> DATA SHOWN
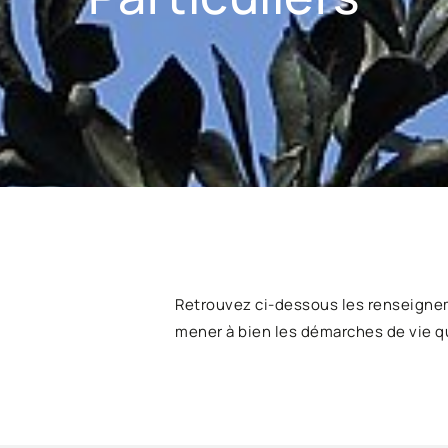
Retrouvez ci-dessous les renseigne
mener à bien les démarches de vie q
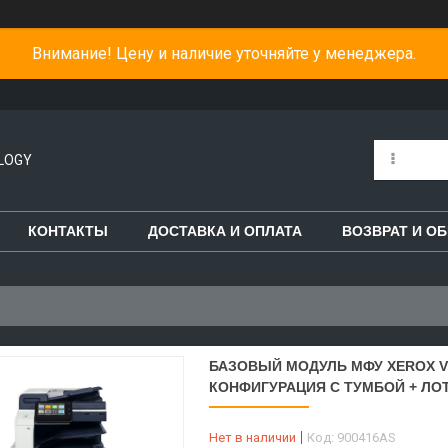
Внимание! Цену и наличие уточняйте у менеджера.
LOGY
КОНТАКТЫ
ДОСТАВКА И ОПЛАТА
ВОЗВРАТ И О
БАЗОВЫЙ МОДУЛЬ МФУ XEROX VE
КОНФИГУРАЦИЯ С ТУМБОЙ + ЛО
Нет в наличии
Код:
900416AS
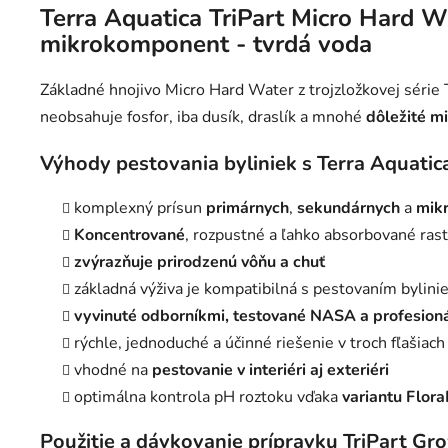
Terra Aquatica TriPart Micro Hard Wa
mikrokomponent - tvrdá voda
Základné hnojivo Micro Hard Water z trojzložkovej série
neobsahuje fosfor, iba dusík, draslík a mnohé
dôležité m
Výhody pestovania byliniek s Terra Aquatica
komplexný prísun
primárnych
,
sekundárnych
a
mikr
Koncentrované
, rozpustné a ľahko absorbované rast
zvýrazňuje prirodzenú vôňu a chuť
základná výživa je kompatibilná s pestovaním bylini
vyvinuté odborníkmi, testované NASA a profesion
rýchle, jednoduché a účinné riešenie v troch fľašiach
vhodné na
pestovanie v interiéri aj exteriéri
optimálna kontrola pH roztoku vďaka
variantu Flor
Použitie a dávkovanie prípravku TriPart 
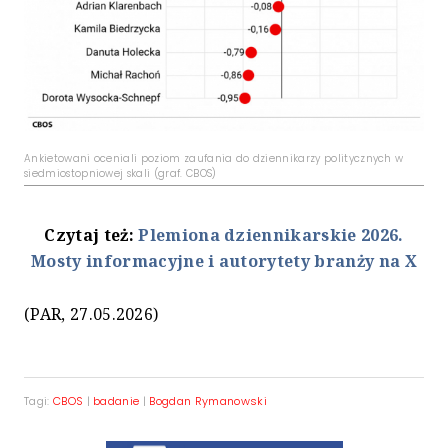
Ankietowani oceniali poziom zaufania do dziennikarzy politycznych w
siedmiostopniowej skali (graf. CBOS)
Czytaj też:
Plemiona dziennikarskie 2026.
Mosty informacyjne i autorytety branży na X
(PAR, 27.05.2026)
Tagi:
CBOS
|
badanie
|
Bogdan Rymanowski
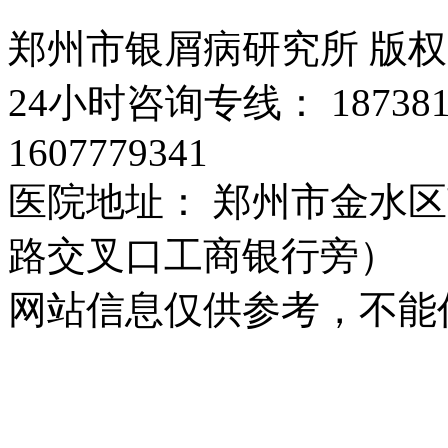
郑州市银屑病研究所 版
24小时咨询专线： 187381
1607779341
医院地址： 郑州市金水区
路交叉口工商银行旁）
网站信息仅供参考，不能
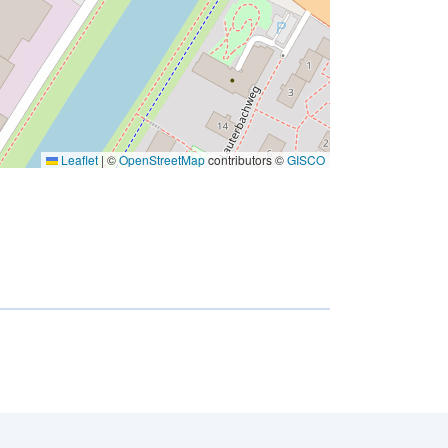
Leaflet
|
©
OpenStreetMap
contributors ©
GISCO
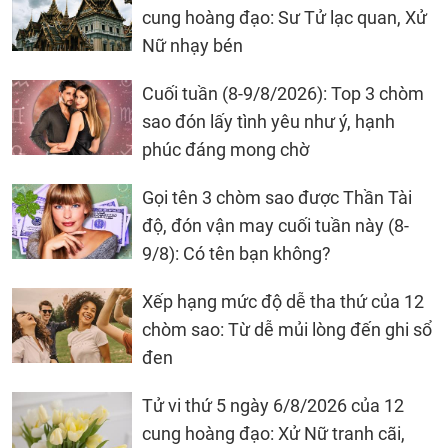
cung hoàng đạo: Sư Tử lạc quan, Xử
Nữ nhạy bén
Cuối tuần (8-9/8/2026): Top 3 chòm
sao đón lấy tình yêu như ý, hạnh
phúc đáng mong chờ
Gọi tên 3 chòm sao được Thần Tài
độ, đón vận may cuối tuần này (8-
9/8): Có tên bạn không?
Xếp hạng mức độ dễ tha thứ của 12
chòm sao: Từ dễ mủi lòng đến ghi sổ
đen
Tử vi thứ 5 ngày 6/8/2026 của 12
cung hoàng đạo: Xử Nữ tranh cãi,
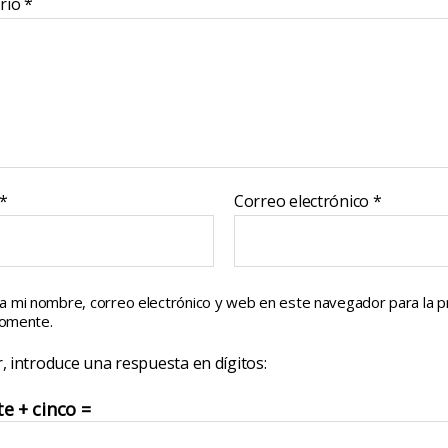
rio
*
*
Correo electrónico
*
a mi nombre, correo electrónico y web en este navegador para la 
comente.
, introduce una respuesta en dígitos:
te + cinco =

* * *

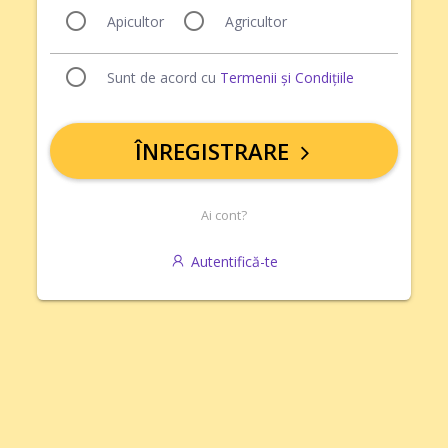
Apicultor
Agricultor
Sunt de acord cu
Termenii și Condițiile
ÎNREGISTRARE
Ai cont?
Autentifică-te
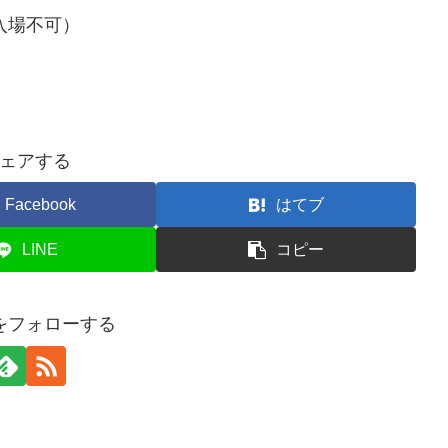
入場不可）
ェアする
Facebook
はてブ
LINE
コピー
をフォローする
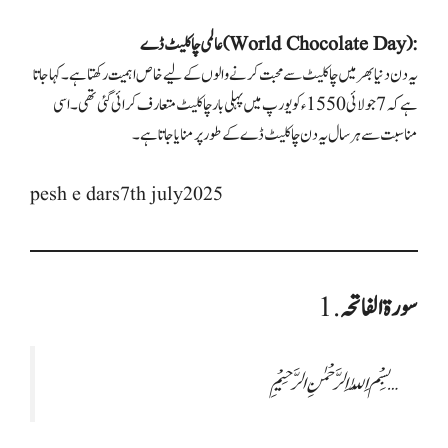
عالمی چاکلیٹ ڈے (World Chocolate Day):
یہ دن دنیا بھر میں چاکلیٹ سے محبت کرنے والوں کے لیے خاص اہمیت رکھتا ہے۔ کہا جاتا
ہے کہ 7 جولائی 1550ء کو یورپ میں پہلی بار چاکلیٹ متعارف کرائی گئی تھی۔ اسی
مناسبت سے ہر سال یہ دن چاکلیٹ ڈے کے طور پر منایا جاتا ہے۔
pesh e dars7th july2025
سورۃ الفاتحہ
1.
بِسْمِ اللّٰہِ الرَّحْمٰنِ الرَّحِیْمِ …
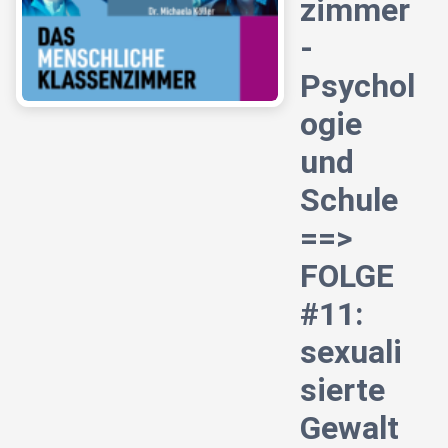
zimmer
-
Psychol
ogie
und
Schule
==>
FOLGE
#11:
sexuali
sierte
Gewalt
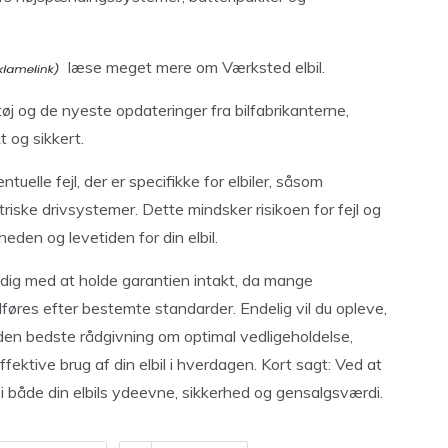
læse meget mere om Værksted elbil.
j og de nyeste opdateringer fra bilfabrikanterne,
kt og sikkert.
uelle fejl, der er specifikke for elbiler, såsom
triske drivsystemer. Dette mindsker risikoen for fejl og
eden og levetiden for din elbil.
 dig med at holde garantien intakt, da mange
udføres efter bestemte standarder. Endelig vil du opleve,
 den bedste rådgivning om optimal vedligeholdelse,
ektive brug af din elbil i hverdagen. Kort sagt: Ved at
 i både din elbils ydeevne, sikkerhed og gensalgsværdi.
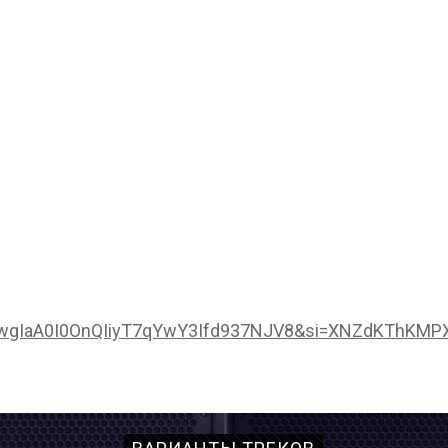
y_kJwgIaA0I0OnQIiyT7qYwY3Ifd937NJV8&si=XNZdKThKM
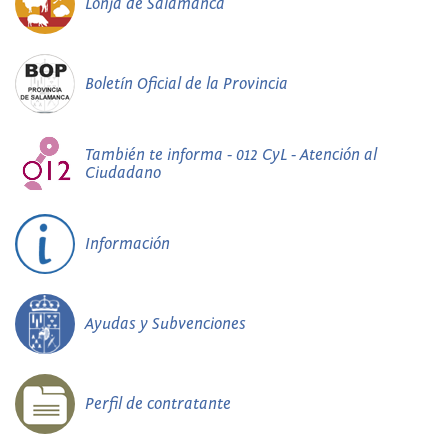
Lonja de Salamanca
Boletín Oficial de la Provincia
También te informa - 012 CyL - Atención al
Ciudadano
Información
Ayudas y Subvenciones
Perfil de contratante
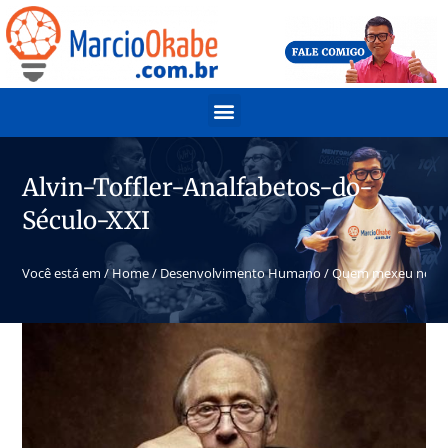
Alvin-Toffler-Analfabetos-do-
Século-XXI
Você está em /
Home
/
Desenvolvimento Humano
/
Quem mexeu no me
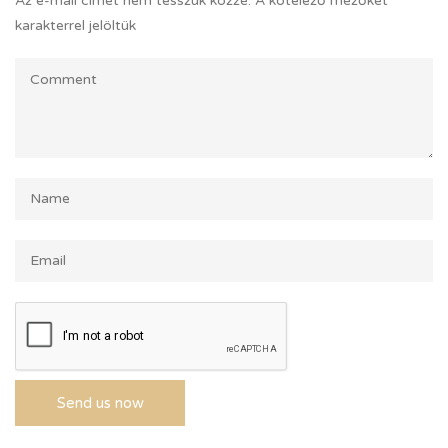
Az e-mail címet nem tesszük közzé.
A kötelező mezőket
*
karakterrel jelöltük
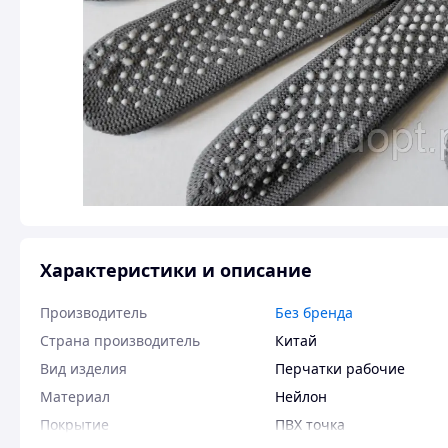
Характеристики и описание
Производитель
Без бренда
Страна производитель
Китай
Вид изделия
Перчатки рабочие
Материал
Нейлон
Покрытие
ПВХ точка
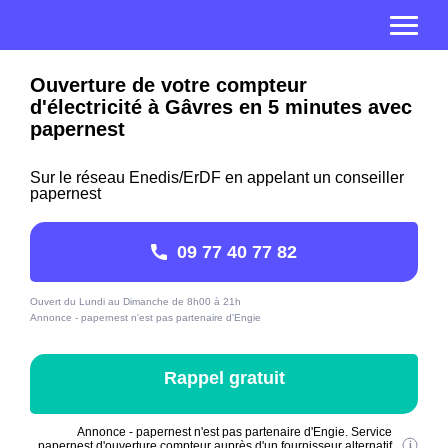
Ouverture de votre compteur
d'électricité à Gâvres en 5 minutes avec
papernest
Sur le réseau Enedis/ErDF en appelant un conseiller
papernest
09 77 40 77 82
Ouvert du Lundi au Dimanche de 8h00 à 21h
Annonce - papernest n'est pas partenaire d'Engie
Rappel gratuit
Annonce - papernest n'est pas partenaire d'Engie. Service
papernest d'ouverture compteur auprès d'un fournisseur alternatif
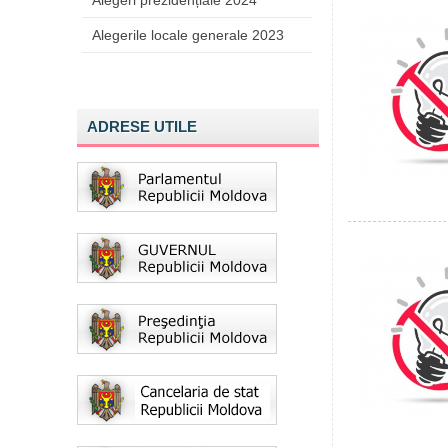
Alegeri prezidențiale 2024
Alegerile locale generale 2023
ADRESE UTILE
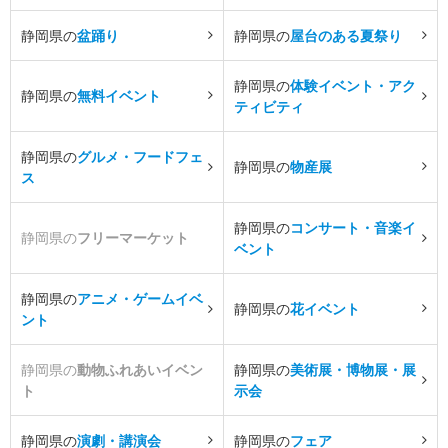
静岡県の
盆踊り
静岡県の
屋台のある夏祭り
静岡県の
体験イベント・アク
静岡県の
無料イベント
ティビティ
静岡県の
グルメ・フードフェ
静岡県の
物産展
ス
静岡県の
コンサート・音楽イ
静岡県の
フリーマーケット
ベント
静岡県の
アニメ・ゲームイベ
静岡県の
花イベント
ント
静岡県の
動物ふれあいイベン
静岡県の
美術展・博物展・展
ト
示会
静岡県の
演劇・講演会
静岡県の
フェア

> WORK TASK
Copy the listing above verbatim, from the line containing "Retrouvez ci-dessous les renseigne" up to and including the line containing "Použitie a dávkovanie prípravku TriPart", and leave the pictures out of your answer.

> RESULT FOR THIS EXERCISE
Retrouvez ci-dessous les renseigne
mener à bien les démarches de vie q
Внимание! Цену и наличие уточняйте у менеджера.
LOGY
КОНТАКТЫ
ДОСТАВКА И ОПЛАТА
ВОЗВРАТ И О
БАЗОВЫЙ МОДУЛЬ МФУ XEROX VE
КОНФИГУРАЦИЯ С ТУМБОЙ + ЛО
Нет в наличии
Код:
900416AS
Terra Aquatica TriPart Micro Hard Wa
mikrokomponent - tvrdá voda
Základné hnojivo Micro Hard Water z trojzložkovej série
neobsahuje fosfor, iba dusík, draslík a mnohé
dôležité m
Výhody pestovania byliniek s Terra Aquatica
komplexný prísun
primárnych
,
sekundárnych
a
mikr
Koncentrované
, rozpustné a ľahko absorbované rast
zvýrazňuje prirodzenú vôňu a chuť
základná výživa je kompatibilná s pestovaním bylini
vyvinuté odborníkmi, testované NASA a profesion
rýchle, jednoduché a účinné riešenie v troch fľašiach
vhodné na
pestovanie v interiéri aj exteriéri
optimálna kontrola pH roztoku vďaka
variantu Flor
Použitie a dávkovanie prípravku TriPart 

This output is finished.